> **Task goal**
Copy out the lines below that hold the word "center".

> **Source information**
__________________________________________________

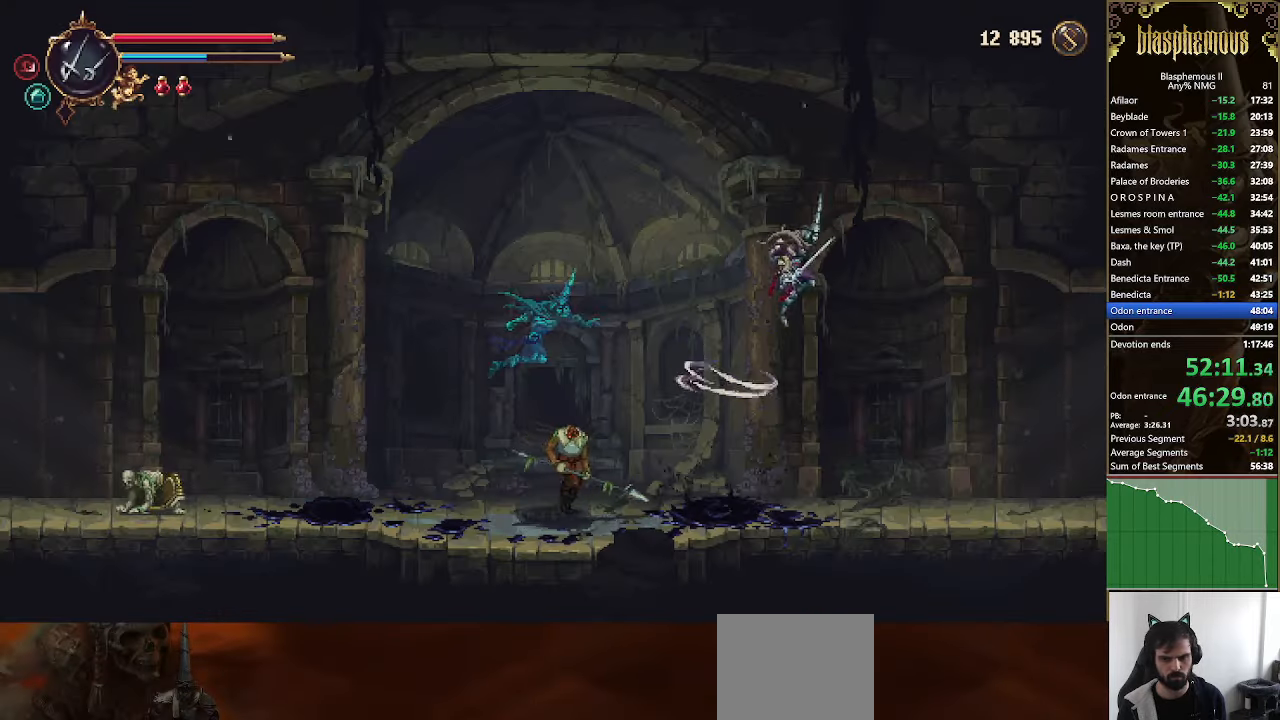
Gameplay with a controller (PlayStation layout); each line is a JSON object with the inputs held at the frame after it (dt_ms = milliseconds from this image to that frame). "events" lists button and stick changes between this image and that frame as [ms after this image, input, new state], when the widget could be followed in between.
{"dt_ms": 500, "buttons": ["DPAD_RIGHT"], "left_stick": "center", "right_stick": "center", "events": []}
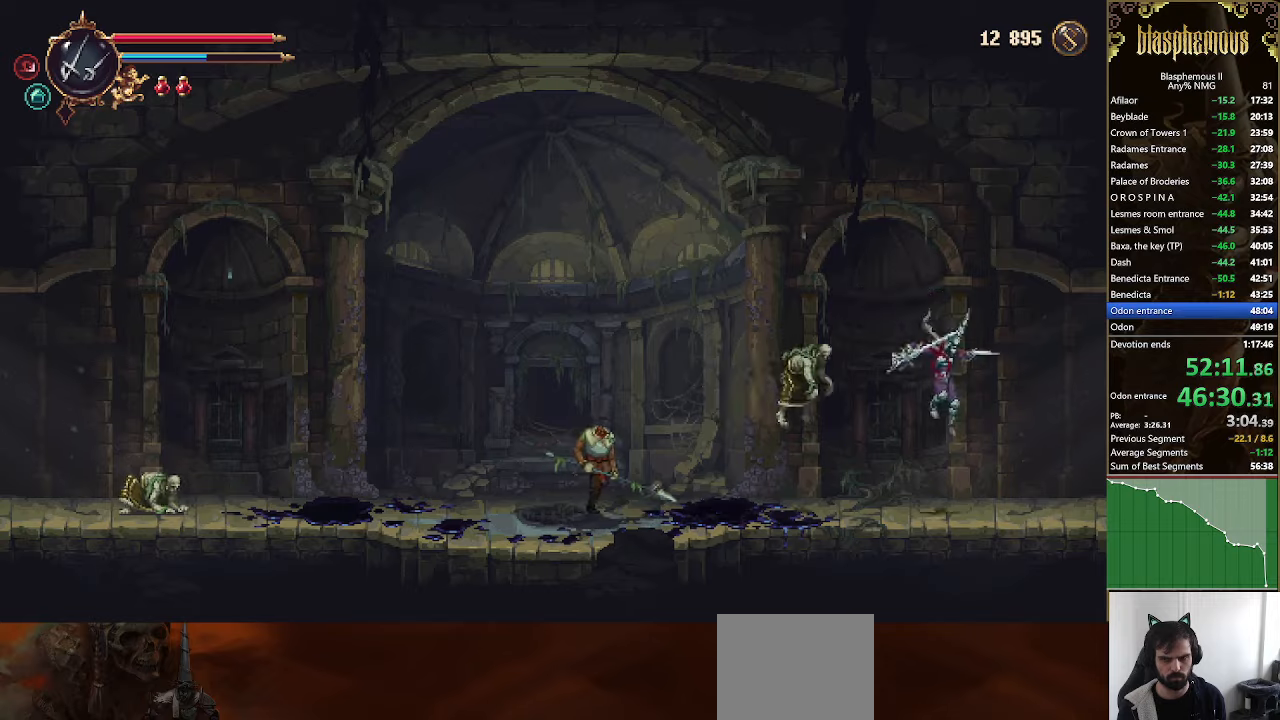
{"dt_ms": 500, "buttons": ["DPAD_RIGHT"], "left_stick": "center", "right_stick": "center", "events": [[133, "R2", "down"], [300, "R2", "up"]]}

__________________________________________________

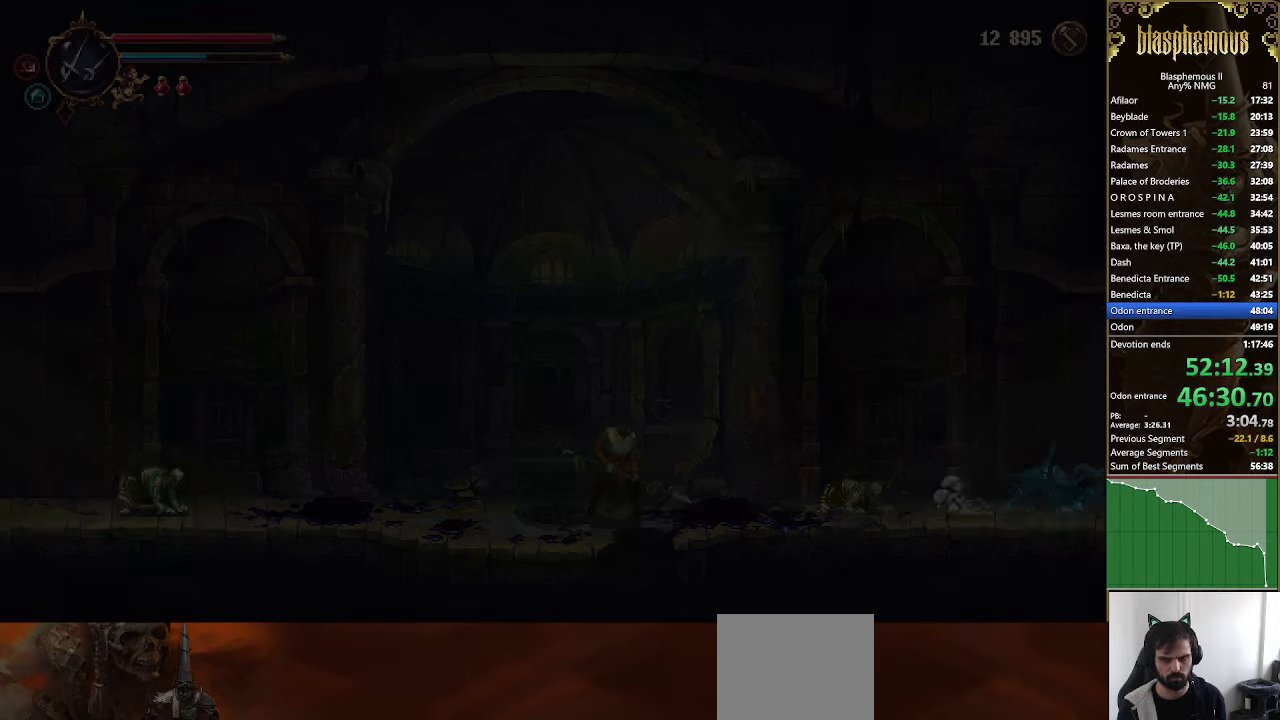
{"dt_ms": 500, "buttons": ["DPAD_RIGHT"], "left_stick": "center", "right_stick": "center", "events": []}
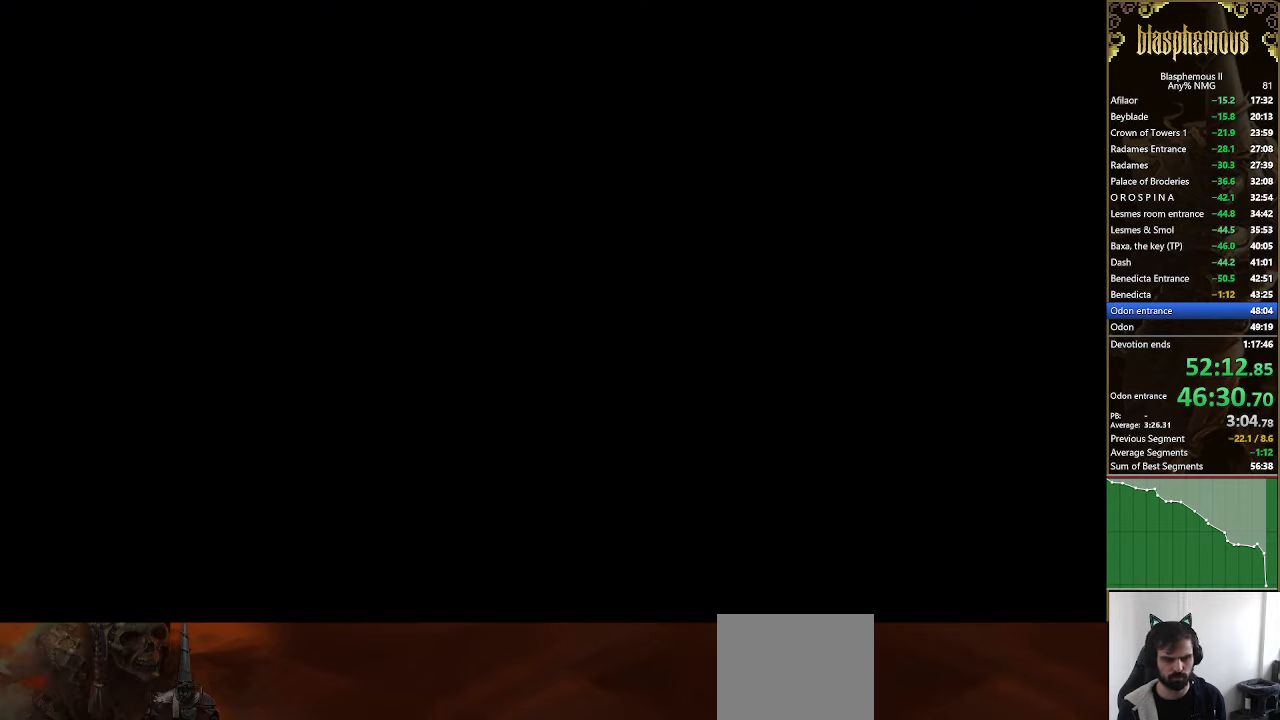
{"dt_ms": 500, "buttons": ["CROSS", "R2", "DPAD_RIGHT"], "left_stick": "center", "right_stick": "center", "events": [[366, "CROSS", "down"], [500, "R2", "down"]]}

__________________________________________________

> **Result of the exercise**
{"dt_ms": 500, "buttons": ["DPAD_RIGHT"], "left_stick": "center", "right_stick": "center", "events": []}
{"dt_ms": 500, "buttons": ["DPAD_RIGHT"], "left_stick": "center", "right_stick": "center", "events": [[133, "R2", "down"], [300, "R2", "up"]]}
{"dt_ms": 500, "buttons": ["DPAD_RIGHT"], "left_stick": "center", "right_stick": "center", "events": []}
{"dt_ms": 500, "buttons": ["CROSS", "R2", "DPAD_RIGHT"], "left_stick": "center", "right_stick": "center", "events": [[366, "CROSS", "down"], [500, "R2", "down"]]}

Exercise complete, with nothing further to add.